▸ Your task: In the listing below, find each line with the string "trailer" and return it.

Data section start

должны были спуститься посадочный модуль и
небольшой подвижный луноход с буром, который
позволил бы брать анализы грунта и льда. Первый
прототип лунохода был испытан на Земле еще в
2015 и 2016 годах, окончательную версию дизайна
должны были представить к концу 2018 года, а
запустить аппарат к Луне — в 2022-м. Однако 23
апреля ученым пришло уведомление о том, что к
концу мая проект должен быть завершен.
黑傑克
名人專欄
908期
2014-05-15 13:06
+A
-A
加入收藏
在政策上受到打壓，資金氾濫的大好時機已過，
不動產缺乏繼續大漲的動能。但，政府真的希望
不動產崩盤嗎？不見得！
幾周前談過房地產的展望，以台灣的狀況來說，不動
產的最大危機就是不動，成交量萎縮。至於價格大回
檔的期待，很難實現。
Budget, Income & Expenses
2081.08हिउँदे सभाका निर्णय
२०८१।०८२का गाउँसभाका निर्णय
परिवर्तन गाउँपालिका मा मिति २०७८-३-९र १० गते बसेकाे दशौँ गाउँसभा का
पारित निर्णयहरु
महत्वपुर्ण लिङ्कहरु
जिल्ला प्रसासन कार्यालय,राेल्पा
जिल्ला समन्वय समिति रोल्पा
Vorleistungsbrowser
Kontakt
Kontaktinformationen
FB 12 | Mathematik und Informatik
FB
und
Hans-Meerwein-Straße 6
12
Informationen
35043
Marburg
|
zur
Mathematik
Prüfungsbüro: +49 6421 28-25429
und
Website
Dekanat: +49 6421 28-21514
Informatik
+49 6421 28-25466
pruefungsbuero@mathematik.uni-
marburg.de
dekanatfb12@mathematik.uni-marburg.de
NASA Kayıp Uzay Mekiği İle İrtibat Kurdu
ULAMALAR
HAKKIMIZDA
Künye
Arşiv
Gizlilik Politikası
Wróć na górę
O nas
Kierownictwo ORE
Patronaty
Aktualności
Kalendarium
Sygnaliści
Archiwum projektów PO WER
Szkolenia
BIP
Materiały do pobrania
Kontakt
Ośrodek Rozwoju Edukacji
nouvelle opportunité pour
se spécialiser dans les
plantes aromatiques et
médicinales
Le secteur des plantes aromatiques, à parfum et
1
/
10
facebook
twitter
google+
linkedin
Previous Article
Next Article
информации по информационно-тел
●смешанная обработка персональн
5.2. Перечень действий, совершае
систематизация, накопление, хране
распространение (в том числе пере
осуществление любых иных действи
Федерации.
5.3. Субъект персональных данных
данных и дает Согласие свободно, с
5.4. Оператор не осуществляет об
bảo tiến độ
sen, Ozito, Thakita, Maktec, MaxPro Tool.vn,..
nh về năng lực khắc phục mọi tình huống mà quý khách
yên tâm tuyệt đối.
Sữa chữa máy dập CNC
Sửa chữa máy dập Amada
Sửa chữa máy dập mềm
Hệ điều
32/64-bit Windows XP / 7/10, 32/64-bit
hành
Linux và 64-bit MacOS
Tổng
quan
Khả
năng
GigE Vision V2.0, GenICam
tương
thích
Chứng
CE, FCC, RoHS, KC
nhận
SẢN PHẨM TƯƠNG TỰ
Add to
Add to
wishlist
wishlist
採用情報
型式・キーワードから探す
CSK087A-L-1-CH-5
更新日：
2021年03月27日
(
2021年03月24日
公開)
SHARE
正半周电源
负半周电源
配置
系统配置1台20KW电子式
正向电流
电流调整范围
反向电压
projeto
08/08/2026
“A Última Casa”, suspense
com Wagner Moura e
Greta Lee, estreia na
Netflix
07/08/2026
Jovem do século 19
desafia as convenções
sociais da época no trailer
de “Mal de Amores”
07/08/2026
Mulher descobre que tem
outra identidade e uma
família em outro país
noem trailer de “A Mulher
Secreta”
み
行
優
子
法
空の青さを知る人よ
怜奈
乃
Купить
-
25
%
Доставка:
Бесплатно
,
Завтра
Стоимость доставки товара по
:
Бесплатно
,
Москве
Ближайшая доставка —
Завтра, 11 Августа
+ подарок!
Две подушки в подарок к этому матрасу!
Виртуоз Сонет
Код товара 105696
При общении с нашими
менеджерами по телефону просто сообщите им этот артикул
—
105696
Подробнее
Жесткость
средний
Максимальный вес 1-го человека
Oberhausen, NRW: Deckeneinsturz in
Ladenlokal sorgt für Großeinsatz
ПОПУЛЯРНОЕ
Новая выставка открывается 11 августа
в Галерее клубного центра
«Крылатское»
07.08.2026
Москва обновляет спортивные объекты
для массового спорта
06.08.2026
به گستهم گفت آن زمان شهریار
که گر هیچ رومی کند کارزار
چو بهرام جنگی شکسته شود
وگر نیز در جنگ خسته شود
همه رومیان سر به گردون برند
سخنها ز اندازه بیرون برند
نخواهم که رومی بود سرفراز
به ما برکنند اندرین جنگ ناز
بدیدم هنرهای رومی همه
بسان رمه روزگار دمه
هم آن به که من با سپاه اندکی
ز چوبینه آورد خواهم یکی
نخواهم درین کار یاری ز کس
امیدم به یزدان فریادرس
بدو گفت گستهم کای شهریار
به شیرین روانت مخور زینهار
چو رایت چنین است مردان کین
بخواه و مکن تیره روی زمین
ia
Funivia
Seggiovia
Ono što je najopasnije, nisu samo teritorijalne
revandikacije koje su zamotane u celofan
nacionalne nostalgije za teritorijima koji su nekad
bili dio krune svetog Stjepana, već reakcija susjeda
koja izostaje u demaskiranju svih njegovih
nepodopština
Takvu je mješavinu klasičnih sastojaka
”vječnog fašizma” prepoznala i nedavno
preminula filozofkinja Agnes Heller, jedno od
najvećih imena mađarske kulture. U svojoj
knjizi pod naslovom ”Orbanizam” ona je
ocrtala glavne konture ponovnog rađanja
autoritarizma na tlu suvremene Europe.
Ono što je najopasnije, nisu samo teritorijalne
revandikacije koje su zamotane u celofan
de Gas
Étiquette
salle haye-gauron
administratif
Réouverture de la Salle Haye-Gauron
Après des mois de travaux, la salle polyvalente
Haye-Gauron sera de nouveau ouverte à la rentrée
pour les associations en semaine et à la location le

Data section end

▸ Result of this task:
sociais da época no trailer
noem trailer de “A Mulher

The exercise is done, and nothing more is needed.